====== The input ======
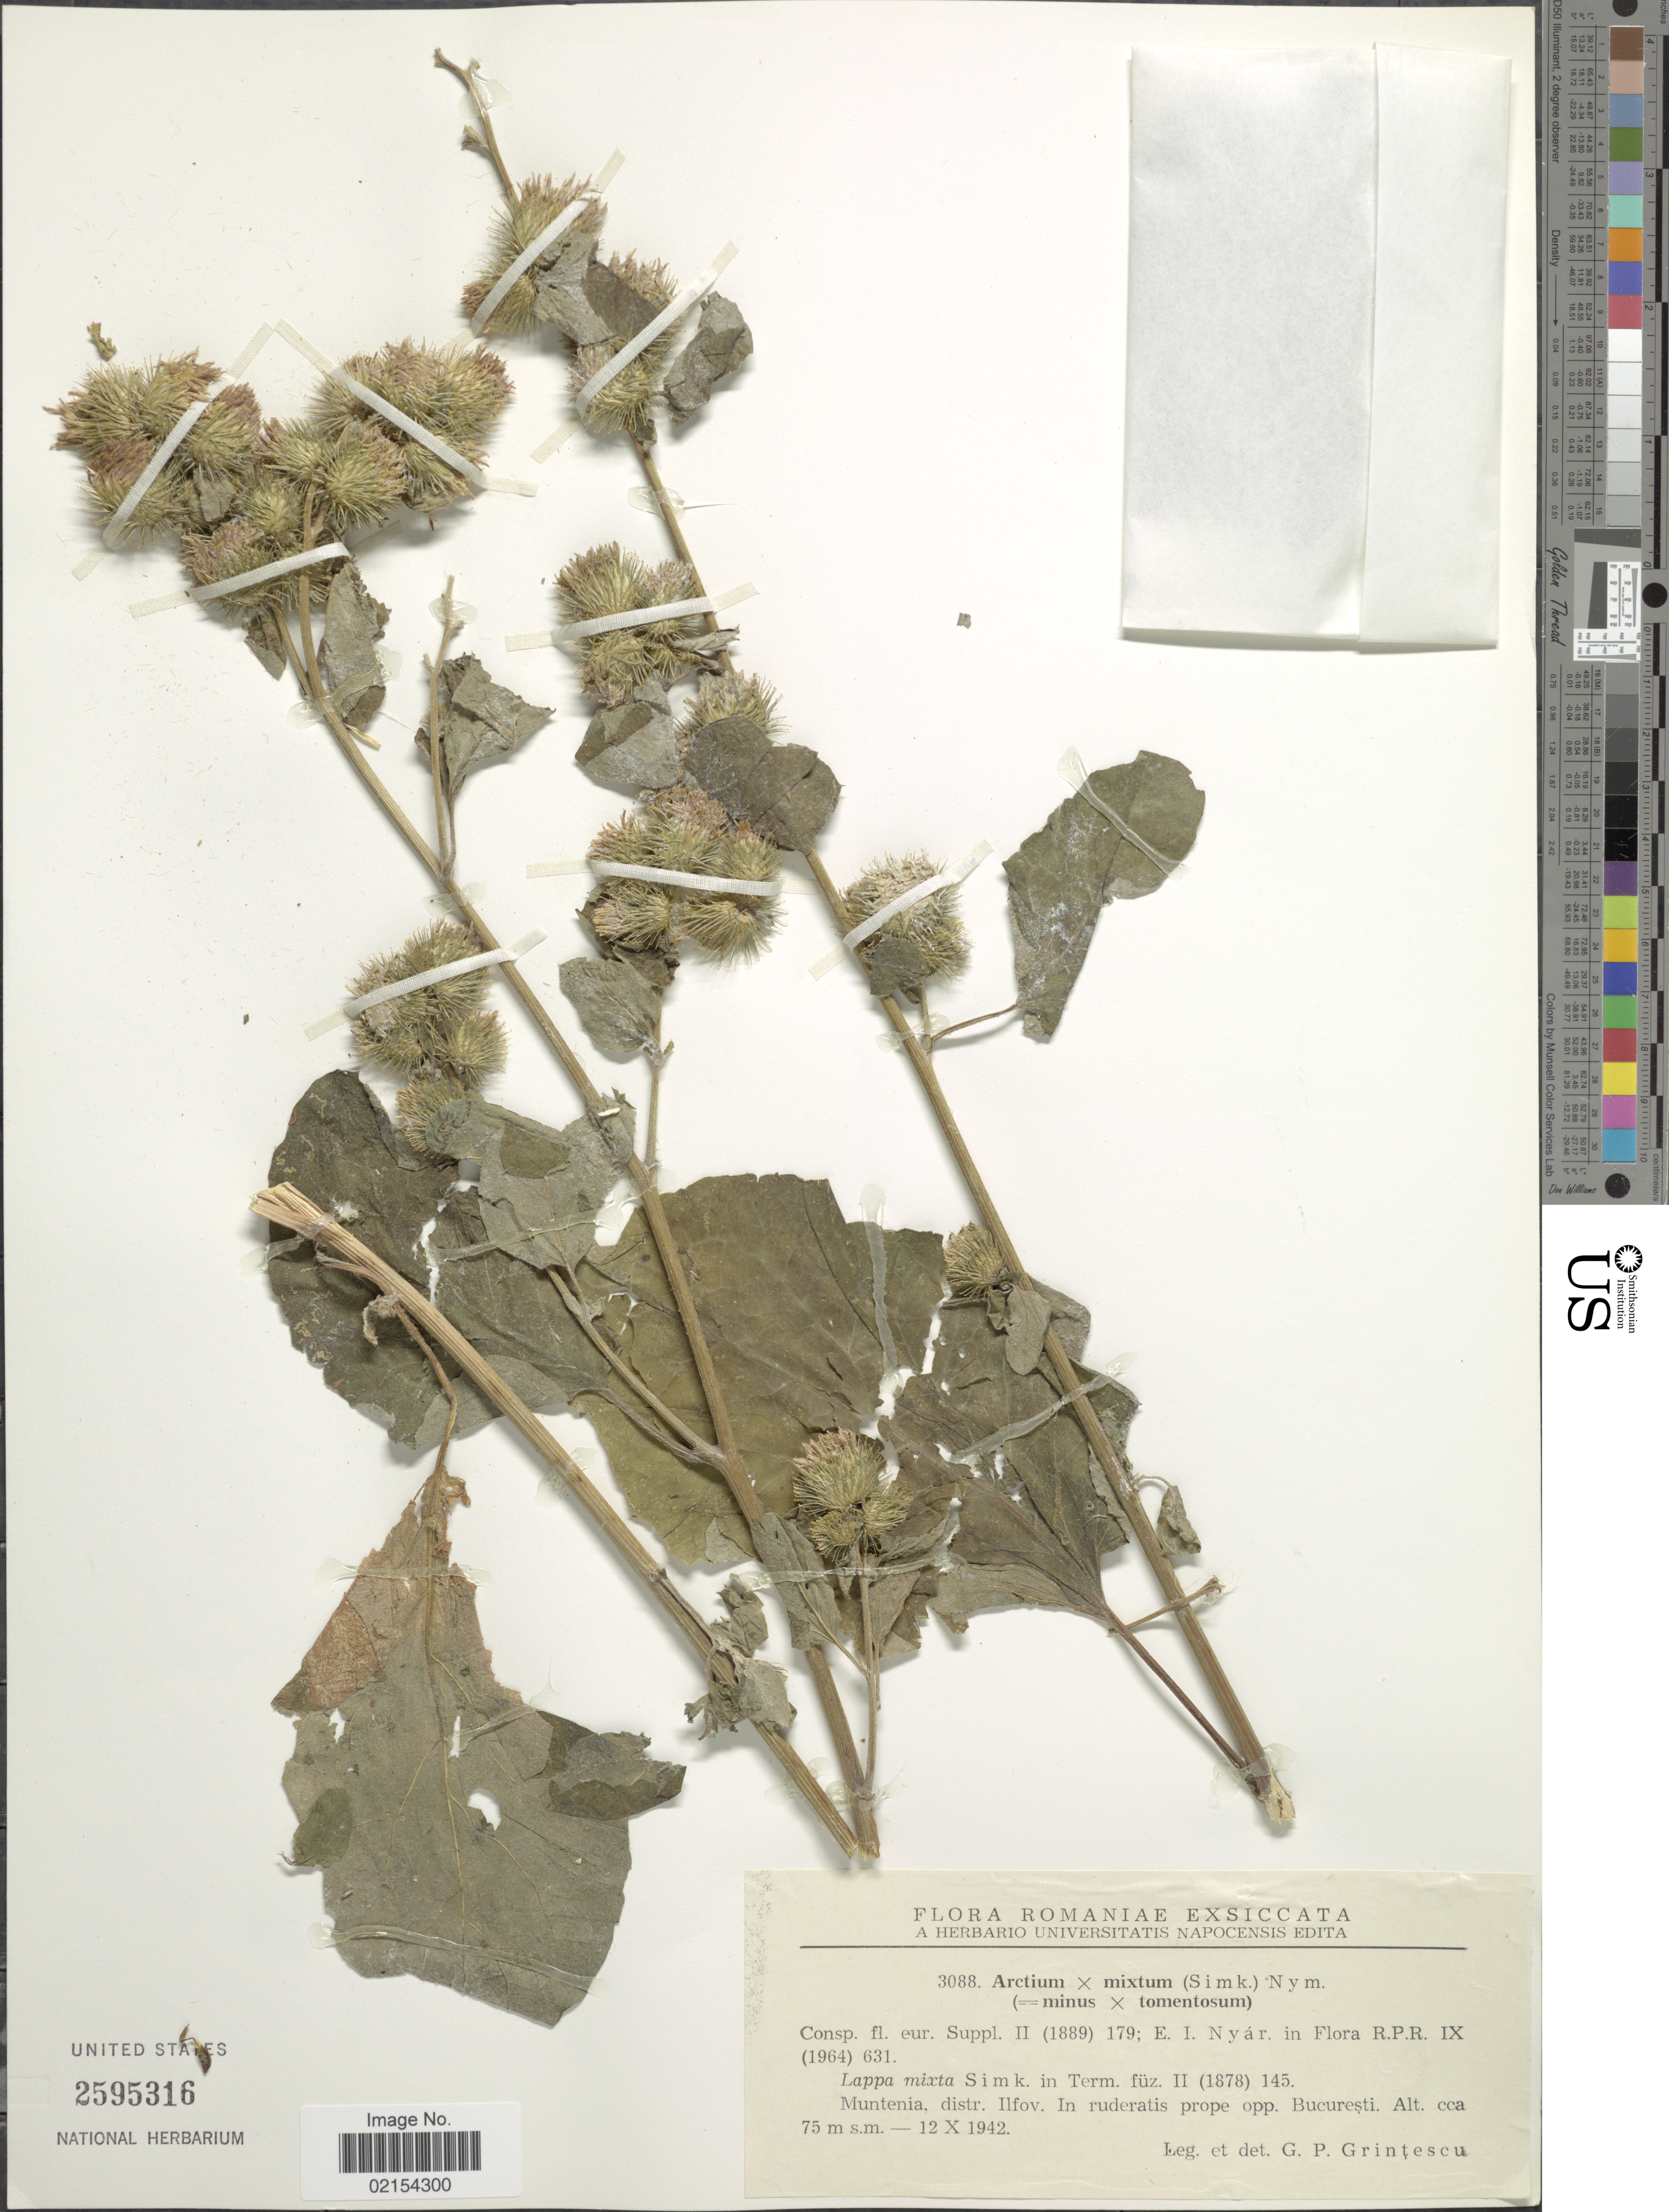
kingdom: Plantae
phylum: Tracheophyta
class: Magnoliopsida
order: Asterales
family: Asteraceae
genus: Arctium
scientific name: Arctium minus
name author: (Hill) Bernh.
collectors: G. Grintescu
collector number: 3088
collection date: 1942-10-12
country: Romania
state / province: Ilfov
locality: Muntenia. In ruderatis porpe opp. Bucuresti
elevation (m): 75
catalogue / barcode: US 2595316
======
| Work instructions |
Duplicate the records from the line containing "phylum: Tracheophyta" through the end of the records, keeping every line the same.

| Exercise solution |
phylum: Tracheophyta
class: Magnoliopsida
order: Asterales
family: Asteraceae
genus: Arctium
scientific name: Arctium minus
name author: (Hill) Bernh.
collectors: G. Grintescu
collector number: 3088
collection date: 1942-10-12
country: Romania
state / province: Ilfov
locality: Muntenia. In ruderatis porpe opp. Bucuresti
elevation (m): 75
catalogue / barcode: US 2595316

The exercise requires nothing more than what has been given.